▸ **Records for this exercise**:

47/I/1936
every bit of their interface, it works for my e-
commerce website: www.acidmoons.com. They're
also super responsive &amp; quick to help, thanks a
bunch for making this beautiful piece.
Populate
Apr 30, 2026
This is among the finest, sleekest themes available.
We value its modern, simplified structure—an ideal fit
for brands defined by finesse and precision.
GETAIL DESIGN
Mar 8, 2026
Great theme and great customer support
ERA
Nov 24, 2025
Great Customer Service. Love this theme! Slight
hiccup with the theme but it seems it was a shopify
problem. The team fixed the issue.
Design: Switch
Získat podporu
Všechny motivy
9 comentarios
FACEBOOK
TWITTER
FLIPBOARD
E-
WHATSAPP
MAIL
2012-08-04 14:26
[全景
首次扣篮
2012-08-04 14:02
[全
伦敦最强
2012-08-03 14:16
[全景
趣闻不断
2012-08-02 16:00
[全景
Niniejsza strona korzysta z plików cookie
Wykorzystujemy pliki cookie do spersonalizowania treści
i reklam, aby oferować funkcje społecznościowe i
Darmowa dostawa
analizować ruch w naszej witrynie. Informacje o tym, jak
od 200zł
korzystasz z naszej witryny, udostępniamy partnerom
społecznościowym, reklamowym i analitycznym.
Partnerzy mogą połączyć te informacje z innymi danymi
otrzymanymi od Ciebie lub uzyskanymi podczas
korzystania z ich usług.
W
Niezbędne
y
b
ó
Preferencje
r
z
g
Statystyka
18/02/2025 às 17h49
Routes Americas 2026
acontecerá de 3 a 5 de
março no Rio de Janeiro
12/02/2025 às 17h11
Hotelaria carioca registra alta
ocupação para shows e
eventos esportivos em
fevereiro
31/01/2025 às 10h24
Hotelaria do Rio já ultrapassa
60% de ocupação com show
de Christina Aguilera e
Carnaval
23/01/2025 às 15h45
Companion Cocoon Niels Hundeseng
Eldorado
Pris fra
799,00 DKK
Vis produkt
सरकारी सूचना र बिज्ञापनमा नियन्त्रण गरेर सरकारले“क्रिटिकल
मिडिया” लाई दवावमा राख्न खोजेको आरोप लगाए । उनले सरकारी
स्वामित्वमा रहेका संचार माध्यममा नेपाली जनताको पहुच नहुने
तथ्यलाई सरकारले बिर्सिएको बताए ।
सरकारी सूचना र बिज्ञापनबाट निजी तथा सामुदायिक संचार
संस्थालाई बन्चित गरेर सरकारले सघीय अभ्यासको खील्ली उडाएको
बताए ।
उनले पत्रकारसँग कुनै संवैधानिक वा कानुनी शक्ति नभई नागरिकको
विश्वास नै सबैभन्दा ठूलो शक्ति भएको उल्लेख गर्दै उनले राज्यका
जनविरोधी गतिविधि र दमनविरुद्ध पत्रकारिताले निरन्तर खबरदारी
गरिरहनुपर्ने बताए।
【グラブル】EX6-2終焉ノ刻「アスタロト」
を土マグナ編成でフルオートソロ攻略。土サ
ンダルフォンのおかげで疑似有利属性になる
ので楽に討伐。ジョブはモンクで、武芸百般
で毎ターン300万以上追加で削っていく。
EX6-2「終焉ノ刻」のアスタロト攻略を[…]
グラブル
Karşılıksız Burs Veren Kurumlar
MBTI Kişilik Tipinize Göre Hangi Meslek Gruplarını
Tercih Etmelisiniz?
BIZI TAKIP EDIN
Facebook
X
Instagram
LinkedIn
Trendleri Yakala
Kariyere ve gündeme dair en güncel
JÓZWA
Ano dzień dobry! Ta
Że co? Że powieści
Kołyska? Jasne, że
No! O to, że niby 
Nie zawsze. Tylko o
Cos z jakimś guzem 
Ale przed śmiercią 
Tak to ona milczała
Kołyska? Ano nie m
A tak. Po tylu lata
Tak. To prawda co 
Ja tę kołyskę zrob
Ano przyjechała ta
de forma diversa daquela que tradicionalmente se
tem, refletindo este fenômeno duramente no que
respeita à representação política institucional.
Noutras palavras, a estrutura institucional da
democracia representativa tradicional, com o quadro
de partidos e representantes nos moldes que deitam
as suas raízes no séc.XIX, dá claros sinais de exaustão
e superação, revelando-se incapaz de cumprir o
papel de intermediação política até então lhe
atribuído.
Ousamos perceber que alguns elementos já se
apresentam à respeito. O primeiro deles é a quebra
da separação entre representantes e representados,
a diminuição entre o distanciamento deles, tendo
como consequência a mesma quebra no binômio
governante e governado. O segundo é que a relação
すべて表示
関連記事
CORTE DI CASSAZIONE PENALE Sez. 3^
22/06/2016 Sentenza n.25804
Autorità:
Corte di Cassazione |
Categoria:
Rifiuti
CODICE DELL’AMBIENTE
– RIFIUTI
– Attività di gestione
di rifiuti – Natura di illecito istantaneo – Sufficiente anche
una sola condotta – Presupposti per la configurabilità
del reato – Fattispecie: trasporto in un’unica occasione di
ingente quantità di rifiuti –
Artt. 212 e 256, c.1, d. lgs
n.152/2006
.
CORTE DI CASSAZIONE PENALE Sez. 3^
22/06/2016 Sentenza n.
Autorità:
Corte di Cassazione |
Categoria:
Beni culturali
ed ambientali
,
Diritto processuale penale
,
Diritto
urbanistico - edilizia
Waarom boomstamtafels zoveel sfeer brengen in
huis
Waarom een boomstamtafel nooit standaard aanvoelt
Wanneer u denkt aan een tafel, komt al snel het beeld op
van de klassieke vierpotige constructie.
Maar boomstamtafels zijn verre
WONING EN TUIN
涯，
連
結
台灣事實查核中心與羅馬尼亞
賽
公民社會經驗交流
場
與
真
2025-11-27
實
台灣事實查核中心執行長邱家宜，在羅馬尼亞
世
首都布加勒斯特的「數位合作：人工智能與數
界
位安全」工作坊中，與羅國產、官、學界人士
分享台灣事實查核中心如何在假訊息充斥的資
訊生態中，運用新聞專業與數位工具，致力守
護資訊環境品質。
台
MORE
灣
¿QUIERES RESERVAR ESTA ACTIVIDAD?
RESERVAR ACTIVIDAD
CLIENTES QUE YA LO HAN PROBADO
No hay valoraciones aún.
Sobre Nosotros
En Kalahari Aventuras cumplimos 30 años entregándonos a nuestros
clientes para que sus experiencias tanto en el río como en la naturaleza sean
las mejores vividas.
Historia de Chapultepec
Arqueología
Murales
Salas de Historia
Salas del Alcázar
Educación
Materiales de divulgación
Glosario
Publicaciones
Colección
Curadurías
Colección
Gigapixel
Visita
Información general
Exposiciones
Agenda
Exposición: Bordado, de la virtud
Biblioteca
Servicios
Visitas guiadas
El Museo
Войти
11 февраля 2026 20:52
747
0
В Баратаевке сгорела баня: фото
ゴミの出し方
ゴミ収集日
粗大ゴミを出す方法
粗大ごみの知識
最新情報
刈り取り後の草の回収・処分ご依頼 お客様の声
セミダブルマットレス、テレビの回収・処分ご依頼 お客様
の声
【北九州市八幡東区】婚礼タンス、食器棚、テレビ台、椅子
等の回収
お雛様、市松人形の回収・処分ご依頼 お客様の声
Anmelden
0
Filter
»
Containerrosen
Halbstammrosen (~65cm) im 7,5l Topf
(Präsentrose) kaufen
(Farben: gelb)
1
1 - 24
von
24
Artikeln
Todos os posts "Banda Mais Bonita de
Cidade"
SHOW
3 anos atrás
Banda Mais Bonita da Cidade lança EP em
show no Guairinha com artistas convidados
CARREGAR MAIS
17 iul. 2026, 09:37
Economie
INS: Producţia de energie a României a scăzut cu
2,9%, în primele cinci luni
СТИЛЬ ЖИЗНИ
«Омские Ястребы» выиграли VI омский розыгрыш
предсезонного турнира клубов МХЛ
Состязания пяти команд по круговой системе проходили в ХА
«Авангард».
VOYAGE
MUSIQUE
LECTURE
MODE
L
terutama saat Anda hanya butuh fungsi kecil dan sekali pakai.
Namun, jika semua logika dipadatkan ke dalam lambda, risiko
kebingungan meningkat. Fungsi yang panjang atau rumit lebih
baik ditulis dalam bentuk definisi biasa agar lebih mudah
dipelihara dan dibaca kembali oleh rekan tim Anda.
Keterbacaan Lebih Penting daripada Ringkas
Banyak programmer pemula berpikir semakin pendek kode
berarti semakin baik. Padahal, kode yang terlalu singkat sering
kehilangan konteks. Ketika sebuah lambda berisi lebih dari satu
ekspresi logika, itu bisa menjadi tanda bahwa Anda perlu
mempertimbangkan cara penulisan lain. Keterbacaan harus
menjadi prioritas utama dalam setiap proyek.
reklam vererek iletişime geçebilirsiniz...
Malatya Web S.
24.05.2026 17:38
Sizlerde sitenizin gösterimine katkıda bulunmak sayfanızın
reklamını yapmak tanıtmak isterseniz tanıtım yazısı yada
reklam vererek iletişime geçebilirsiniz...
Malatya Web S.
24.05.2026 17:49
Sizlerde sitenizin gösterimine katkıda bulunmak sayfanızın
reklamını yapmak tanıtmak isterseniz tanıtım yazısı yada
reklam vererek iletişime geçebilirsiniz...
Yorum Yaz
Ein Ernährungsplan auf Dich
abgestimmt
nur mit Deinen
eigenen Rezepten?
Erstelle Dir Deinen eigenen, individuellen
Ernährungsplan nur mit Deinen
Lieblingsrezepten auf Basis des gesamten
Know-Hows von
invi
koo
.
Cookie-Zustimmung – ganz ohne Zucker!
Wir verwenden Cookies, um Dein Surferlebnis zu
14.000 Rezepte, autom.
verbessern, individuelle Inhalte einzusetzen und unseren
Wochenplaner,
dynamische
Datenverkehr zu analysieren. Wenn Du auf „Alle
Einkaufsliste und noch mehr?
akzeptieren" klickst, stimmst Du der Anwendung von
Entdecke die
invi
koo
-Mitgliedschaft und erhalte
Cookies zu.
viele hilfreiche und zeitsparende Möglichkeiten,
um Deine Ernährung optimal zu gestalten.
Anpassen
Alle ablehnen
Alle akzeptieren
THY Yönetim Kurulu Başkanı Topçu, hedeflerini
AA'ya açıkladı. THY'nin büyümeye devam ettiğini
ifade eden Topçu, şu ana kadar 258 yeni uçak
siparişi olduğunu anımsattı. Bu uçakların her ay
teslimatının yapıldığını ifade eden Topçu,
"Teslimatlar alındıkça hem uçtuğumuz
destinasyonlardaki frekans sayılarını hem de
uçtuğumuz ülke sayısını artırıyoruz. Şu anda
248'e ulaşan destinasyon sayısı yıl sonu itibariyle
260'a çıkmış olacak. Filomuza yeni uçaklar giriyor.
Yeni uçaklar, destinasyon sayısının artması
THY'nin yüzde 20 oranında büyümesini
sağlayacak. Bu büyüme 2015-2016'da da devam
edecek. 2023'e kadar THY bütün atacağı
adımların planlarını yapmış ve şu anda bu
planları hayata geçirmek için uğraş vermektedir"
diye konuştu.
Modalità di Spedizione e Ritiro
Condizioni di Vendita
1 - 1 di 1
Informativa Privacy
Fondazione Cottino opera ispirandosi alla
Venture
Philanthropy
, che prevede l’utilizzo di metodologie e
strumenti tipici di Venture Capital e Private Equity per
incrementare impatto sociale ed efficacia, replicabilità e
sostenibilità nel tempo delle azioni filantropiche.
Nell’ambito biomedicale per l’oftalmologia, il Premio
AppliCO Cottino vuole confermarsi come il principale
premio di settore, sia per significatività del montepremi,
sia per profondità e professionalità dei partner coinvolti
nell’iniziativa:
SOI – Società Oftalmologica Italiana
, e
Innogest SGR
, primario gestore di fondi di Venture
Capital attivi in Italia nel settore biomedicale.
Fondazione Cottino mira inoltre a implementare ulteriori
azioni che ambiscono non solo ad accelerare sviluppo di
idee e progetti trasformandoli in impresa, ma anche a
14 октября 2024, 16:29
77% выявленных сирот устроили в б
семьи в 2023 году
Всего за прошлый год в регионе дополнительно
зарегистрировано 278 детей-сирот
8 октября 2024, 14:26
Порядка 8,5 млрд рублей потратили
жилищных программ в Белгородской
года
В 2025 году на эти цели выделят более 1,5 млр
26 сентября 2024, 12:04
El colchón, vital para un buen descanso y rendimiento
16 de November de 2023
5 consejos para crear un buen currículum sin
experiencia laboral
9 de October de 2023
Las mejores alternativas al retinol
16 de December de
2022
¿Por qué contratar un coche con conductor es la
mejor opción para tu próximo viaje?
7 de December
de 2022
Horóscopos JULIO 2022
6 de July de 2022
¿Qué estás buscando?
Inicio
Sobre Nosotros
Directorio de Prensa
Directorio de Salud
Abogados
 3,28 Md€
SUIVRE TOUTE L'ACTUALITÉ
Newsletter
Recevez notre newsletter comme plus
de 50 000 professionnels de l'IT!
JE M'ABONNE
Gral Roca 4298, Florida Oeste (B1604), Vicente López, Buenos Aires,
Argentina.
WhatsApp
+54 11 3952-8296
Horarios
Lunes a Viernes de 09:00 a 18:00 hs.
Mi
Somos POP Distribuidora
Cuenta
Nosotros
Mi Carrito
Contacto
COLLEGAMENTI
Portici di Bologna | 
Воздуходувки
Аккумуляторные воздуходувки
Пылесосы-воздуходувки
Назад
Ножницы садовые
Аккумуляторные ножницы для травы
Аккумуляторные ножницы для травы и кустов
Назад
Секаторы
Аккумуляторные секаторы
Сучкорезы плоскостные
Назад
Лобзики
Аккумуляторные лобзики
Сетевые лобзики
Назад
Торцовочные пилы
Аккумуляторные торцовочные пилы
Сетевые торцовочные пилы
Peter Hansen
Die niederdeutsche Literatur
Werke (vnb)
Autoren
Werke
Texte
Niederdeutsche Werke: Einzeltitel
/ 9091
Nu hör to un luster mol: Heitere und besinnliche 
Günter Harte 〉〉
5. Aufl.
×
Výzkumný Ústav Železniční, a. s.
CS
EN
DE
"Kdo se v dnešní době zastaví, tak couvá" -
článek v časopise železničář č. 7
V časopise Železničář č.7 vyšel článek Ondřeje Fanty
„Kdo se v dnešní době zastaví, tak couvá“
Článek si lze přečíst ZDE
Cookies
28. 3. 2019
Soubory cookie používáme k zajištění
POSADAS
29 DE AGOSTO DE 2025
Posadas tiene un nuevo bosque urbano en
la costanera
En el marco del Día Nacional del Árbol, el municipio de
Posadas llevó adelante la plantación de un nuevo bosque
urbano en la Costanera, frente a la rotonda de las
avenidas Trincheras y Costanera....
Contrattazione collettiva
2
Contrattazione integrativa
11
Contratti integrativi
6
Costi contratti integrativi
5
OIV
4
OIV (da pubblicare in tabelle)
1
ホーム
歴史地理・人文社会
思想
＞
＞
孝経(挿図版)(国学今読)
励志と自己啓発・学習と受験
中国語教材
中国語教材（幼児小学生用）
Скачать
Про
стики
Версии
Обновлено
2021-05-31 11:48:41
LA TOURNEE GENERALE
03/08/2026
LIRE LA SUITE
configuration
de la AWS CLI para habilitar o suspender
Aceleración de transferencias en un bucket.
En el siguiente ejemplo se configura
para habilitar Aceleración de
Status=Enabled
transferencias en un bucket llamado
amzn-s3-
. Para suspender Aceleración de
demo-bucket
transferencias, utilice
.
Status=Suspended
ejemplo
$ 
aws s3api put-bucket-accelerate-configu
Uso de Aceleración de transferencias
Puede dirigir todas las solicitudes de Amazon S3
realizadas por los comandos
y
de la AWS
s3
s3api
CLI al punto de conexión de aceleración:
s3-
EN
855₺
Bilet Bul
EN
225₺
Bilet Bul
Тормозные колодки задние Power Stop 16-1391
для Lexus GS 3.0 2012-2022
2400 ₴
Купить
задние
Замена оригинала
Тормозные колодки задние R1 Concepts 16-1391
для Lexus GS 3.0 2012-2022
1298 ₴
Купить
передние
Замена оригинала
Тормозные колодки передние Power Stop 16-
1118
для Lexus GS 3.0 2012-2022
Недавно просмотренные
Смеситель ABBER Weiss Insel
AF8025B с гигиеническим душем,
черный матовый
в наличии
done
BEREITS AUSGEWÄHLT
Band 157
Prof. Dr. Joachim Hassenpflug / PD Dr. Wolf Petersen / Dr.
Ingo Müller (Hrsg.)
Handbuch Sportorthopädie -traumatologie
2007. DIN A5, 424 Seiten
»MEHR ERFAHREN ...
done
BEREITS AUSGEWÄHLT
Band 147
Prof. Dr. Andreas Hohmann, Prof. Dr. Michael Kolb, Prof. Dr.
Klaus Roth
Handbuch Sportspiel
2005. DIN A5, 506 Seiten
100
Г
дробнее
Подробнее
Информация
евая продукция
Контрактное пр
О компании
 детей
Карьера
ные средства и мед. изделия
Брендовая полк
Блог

▸ **Exercise aim**: Collect every line above that contains the word "integrativi".

▸ **Answer space**:
Contratti integrativi
Costi contratti integrativi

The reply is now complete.